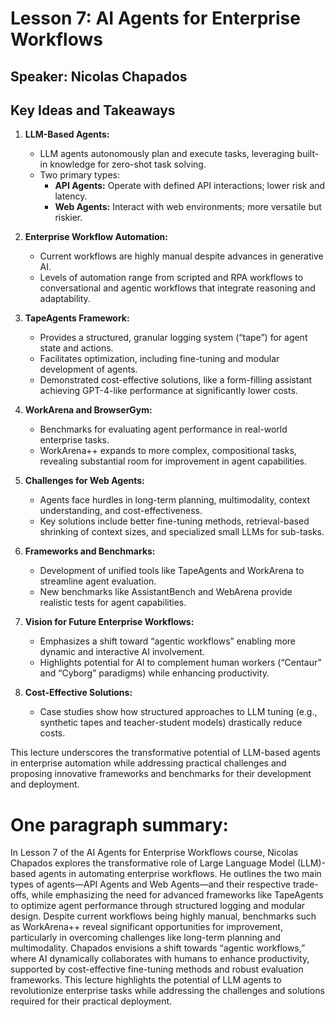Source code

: # Lesson 7: AI Agents for Enterprise Workflows

## Speaker: Nicolas Chapados

## Key Ideas and Takeaways

1. **LLM-Based Agents:**
    - LLM agents autonomously plan and execute tasks, leveraging built-in knowledge for zero-shot task solving.
    - Two primary types:
        - **API Agents:** Operate with defined API interactions; lower risk and latency.
        - **Web Agents:** Interact with web environments; more versatile but riskier.

2. **Enterprise Workflow Automation:**
    - Current workflows are highly manual despite advances in generative AI.
    - Levels of automation range from scripted and RPA workflows to conversational and agentic workflows that integrate reasoning and adaptability.

3. **TapeAgents Framework:**
    - Provides a structured, granular logging system (“tape”) for agent state and actions.
    - Facilitates optimization, including fine-tuning and modular development of agents.
    - Demonstrated cost-effective solutions, like a form-filling assistant achieving GPT-4-like performance at significantly lower costs.

4. **WorkArena and BrowserGym:**
    - Benchmarks for evaluating agent performance in real-world enterprise tasks.
    - WorkArena++ expands to more complex, compositional tasks, revealing substantial room for improvement in agent capabilities.

5. **Challenges for Web Agents:**
    - Agents face hurdles in long-term planning, multimodality, context understanding, and cost-effectiveness.
    - Key solutions include better fine-tuning methods, retrieval-based shrinking of context sizes, and specialized small LLMs for sub-tasks.

6. **Frameworks and Benchmarks:**
    - Development of unified tools like TapeAgents and WorkArena to streamline agent evaluation.
    - New benchmarks like AssistantBench and WebArena provide realistic tests for agent capabilities.

7. **Vision for Future Enterprise Workflows:**
    - Emphasizes a shift toward “agentic workflows” enabling more dynamic and interactive AI involvement.
    - Highlights potential for AI to complement human workers (“Centaur” and “Cyborg” paradigms) while enhancing productivity.

8. **Cost-Effective Solutions:**
    - Case studies show how structured approaches to LLM tuning (e.g., synthetic tapes and teacher-student models) drastically reduce costs.

This lecture underscores the transformative potential of LLM-based agents in enterprise automation while addressing practical challenges and proposing innovative frameworks and benchmarks for their development and deployment.

# One paragraph summary:

In Lesson 7 of the AI Agents for Enterprise Workflows course, Nicolas Chapados explores the transformative role of Large Language Model (LLM)-based agents in automating enterprise workflows. He outlines the two main types of agents—API Agents and Web Agents—and their respective trade-offs, while emphasizing the need for advanced frameworks like TapeAgents to optimize agent performance through structured logging and modular design. Despite current workflows being highly manual, benchmarks such as WorkArena++ reveal significant opportunities for improvement, particularly in overcoming challenges like long-term planning and multimodality. Chapados envisions a shift towards “agentic workflows,” where AI dynamically collaborates with humans to enhance productivity, supported by cost-effective fine-tuning methods and robust evaluation frameworks. This lecture highlights the potential of LLM agents to revolutionize enterprise tasks while addressing the challenges and solutions required for their practical deployment.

:::::

> _Your task_
Wherever a line of the data above contains "more", copy that line.

> _Reply_
        - **Web Agents:** Interact with web environments; more versatile but riskier.
    - WorkArena++ expands to more complex, compositional tasks, revealing substantial room for improvement in agent capabilities.
    - Emphasizes a shift toward “agentic workflows” enabling more dynamic and interactive AI involvement.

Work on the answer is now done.